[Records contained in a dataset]
=== Begin Enclosure ===

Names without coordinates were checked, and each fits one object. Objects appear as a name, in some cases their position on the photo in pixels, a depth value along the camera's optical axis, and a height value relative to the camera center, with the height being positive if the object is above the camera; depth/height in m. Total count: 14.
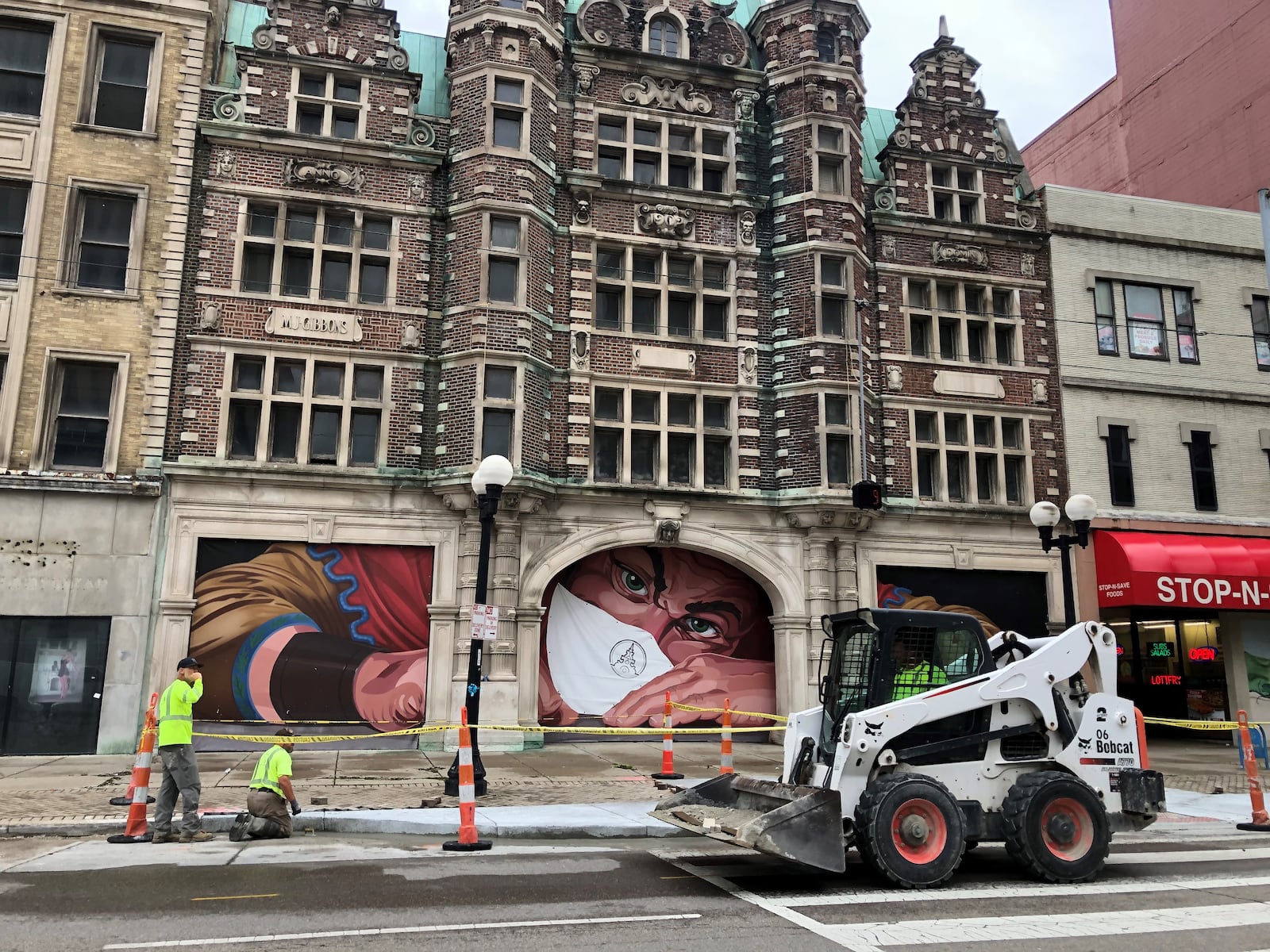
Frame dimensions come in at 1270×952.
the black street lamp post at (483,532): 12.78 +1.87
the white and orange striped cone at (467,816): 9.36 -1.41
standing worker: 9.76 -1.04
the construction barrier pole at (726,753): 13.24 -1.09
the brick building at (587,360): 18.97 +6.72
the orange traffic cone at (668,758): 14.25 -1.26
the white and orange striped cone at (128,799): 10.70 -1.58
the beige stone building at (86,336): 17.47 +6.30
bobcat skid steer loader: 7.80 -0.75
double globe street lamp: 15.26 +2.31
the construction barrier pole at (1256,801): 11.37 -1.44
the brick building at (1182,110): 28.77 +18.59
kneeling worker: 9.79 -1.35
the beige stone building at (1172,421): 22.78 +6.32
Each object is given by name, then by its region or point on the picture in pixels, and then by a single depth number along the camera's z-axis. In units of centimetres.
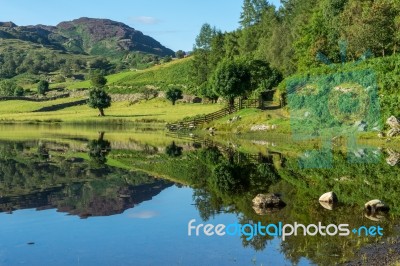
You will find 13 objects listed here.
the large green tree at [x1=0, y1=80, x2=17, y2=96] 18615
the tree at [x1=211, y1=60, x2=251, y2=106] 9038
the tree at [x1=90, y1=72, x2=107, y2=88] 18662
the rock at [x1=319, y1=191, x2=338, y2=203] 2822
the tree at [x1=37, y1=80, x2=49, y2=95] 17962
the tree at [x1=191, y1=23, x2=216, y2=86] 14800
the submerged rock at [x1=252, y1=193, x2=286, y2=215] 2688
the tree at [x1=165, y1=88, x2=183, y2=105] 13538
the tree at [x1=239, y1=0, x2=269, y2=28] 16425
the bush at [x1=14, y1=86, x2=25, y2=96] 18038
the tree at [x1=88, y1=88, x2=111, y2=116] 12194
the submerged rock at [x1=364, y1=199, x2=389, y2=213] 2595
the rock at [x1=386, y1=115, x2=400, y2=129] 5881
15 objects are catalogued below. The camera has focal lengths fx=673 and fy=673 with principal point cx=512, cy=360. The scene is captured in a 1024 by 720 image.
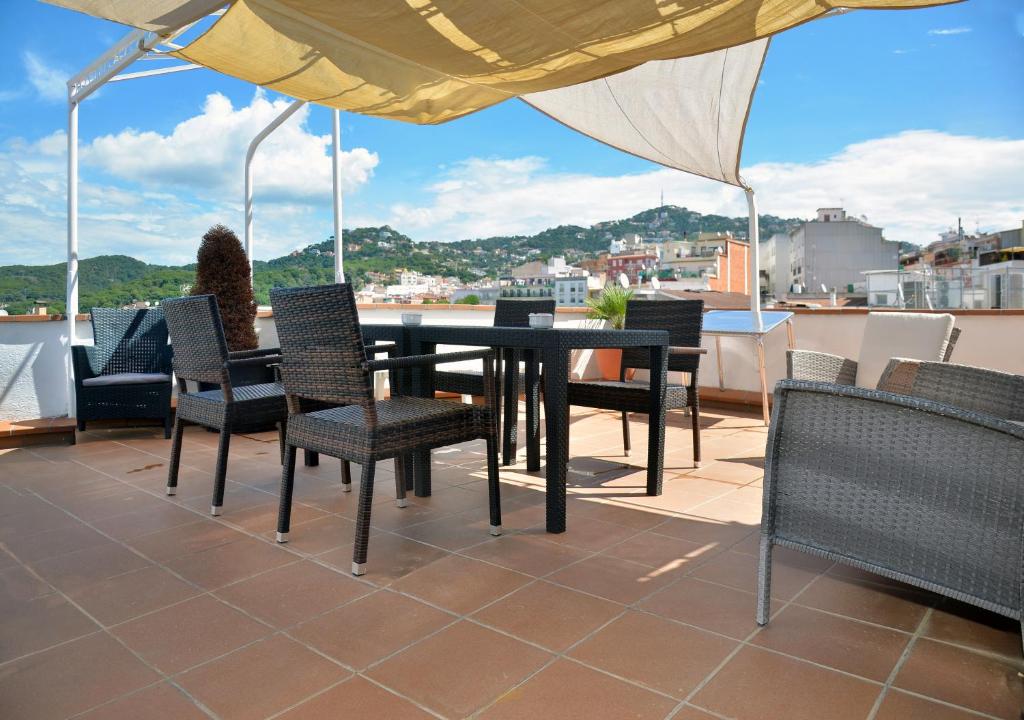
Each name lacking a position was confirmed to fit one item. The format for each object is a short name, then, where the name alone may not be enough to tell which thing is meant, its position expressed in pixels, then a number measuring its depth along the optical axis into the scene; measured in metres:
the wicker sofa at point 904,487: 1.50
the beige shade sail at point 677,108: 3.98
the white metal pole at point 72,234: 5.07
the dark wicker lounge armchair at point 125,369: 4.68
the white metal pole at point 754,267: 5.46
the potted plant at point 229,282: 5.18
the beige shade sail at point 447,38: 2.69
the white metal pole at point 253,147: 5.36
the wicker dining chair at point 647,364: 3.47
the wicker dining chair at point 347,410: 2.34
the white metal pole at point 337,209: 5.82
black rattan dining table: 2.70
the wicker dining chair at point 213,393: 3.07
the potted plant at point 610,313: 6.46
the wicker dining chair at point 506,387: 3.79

=== End Enclosure ===

■ WHAT TO PRODUCE
Of the lines above, extract only those from the line with "the beige shade sail at point 677,108: 3.98" to the line with "the white metal pole at point 337,209: 5.82", both included, exactly as written.

■ ANSWER TO THE PROBLEM
the beige shade sail at point 677,108: 3.98
the white metal pole at point 72,234: 5.07
the dark wicker lounge armchair at point 125,369: 4.68
the white metal pole at point 754,267: 5.46
the potted plant at point 229,282: 5.18
the beige shade sail at point 447,38: 2.69
the white metal pole at point 253,147: 5.36
the wicker dining chair at point 647,364: 3.47
the wicker dining chair at point 347,410: 2.34
the white metal pole at point 337,209: 5.82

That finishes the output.